Re: [PATCH] block: flush writeback dwork before detaching a bdev inode from it

From: Jan Kara
Date: Mon Jun 20 2016 - 09:32:00 EST


Hi,

On Fri 17-06-16 12:04:05, Tejun Heo wrote:
> 43d1c0eb7e11 ("block: detach bdev inode from its wb in
> __blkdev_put()") detached bdev inode from its wb as the bdev inode may
> outlive the underlying bdi and thus the wb. This is accomplished by
> invoking inode_detach_wb() from __blkdev_put(); however, while the
> inode can't be dirtied by the time control reaches there, that doesn't
> guarantee that writeback isn't already in progress on the inode. This
> can lead to the inode being disassociated from its wb while writeback
> operation is in flight causing oopses like the following.

<snip>

> Fix it by flushing the wb dwork before detaching the inode. Combined
> with the fact that the inode can no longer be dirtied, this guarantees
> that no writeback operation can be in flight or initiated.

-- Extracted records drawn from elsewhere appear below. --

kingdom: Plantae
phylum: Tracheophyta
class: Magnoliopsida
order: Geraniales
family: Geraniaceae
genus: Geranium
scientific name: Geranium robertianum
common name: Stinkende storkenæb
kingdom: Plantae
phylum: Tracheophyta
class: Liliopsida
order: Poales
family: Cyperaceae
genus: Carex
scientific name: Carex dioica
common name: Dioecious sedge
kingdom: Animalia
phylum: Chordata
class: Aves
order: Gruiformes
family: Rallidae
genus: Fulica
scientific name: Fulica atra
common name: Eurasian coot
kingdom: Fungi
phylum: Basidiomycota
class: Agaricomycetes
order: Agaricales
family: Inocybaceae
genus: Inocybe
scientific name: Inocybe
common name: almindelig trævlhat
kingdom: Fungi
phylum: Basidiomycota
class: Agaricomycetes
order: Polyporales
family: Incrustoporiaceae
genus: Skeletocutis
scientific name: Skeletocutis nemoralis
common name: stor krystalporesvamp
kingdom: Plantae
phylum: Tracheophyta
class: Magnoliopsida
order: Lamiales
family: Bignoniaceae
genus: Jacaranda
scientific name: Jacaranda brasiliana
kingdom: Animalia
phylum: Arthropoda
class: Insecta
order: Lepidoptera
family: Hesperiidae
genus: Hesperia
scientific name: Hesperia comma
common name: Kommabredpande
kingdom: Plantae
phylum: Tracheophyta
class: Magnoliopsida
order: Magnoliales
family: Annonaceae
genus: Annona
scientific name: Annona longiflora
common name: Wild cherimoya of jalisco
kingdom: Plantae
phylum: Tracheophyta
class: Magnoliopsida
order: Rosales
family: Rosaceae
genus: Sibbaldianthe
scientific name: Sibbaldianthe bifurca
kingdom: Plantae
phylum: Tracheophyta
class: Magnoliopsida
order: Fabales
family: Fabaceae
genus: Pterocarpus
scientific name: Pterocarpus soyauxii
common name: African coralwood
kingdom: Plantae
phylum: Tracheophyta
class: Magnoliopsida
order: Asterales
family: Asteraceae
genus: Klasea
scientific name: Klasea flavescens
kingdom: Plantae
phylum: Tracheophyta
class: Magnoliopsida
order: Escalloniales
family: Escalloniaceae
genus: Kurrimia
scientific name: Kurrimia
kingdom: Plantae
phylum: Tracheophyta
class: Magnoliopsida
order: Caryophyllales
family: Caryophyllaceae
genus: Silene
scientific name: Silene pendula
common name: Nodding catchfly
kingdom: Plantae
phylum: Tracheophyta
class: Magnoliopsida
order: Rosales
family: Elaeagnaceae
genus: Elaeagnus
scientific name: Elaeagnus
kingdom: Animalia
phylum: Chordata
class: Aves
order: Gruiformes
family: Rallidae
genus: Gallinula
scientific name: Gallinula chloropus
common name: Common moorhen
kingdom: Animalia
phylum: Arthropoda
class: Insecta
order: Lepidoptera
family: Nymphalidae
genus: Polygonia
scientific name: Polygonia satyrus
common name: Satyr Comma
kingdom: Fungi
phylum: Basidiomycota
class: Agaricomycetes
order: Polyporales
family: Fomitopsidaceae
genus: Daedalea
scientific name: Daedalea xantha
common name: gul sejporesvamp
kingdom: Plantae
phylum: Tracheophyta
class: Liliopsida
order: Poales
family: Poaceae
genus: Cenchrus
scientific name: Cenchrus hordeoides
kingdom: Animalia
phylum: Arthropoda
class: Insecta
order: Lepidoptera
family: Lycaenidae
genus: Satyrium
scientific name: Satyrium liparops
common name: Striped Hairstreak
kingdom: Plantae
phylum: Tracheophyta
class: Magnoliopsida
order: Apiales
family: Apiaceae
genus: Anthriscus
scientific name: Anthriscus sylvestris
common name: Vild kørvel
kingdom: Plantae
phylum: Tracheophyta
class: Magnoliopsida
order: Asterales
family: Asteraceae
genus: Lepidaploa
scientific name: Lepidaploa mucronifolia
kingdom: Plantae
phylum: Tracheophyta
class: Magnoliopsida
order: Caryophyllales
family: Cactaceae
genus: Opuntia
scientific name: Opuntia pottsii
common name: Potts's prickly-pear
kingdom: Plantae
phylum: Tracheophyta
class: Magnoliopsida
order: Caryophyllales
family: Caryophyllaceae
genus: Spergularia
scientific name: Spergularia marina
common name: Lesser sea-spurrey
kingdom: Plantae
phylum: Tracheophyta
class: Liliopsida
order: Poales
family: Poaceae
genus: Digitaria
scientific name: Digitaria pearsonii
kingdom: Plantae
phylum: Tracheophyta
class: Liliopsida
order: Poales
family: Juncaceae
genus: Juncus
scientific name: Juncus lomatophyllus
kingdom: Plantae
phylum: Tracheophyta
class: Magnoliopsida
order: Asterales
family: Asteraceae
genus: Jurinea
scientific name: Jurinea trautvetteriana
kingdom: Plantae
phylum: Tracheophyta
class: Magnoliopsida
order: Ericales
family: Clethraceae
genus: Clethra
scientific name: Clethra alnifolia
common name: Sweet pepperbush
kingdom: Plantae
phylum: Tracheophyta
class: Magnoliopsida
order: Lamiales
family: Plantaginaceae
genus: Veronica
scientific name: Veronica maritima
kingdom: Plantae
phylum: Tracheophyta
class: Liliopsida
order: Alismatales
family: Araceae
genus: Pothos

Sorry for the late reply but now when thinking about the patch I don't
think it is quite right. Writeback can happen from other contexts than just
the worker one (e.g. kswapd can do writeback, or in some out-of-memory
situations we may punt to doing writeback directly instead of calling the
worker, or sync(2) calls fdatawrite() for block device inode directly when
iterating through blockdev superblock). So flushing the workqueue IMHO is
not covering 100% of cases.

I wanted to suggest to use inode_wait_for_writeback() which will make sure
writeback is done with the inode. However we effectively already do this
by calling bdev_write_inode() which calls writeback_single_inode() in
WB_SYNC_ALL mode. So by the time that call completes we are sure writeback
code is not looking at the inode. *However* what I think is happening is
that sync_blockdev() writes all the dirty pages, bdev_write_inode() writes
the inode and clears all dirty bits, however the inode still stays in the
b_dirty / b_io list of the wb because it has I_DIRTY_TIME set. Subsequently
once flusher work runs, it finds the inode, looks at it and boom. And the
problem seems to be that write_inode_now(inode, true) does not result in
I_DIRTY_TIME being cleared.

Attached patch should fix this issue - it is compile-tested only. Dmitry,
can you check whether this patch fixes the issue for you as well?

Honza
--
Jan Kara <jack@xxxxxxxx>
SUSE Labs, CR